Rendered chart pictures
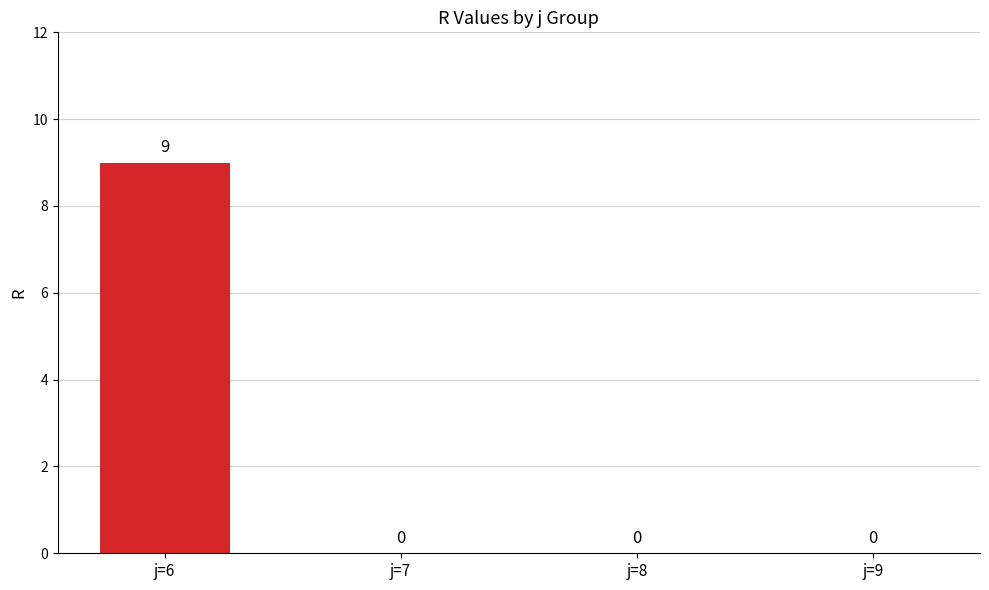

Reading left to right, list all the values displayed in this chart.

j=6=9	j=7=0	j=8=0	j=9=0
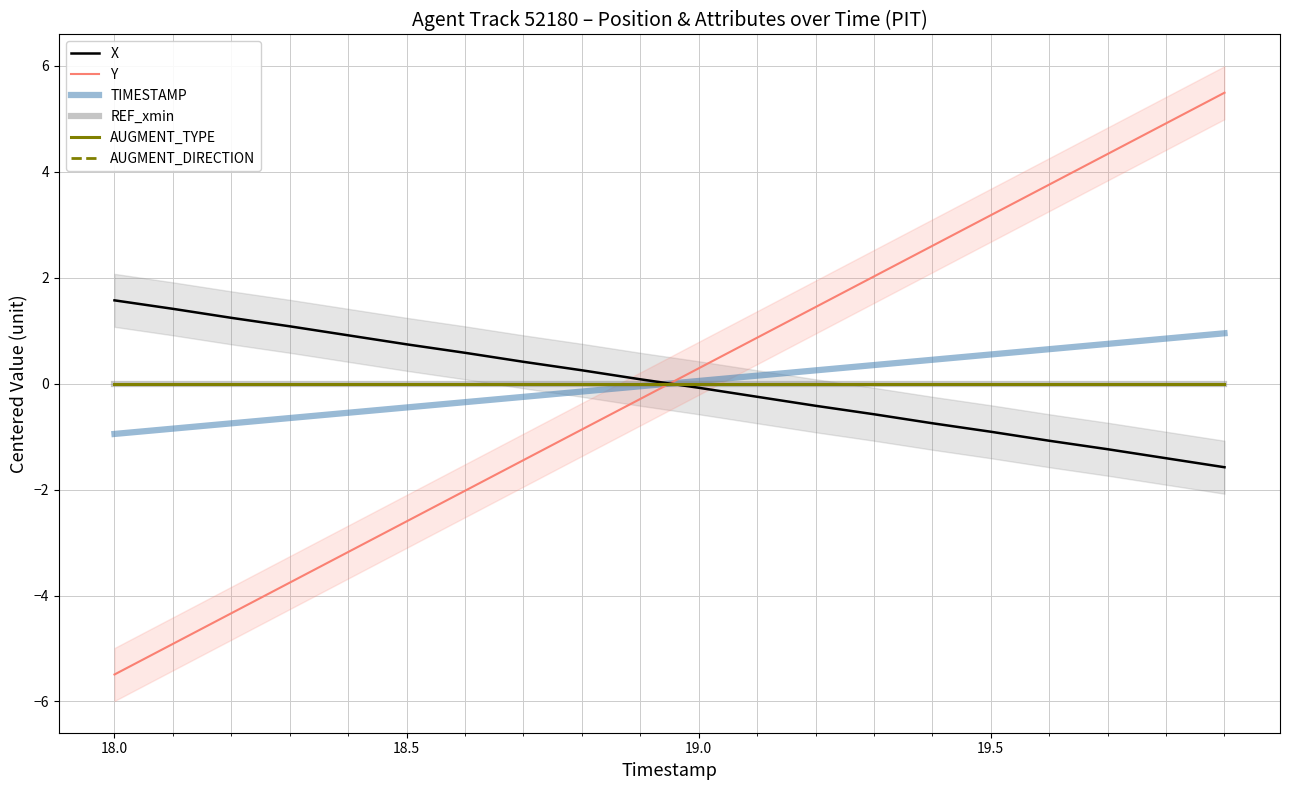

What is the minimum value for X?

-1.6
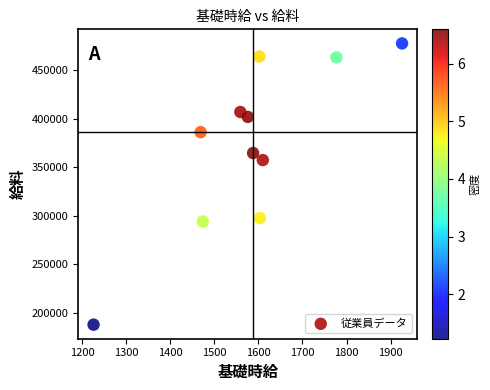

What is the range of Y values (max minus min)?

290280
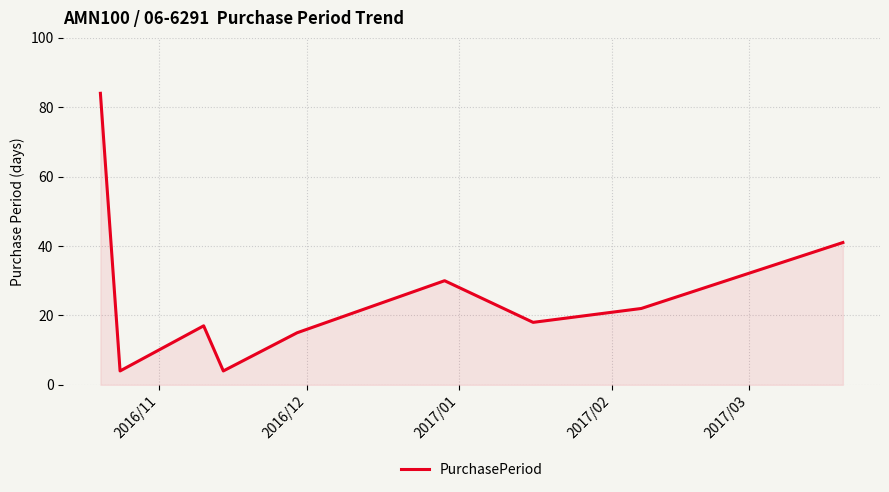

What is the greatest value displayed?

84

# PROBLEM DESCRIPTION
Reproduce all of the material above word for word, leaving out the pictures.

# WORKED SOLUTION
Reading left to right, list all the values displayed in this chart.

j=6=9	j=7=0	j=8=0	j=9=0

What is the minimum value for X?

-1.6

What is the range of Y values (max minus min)?

290280

What is the greatest value displayed?

84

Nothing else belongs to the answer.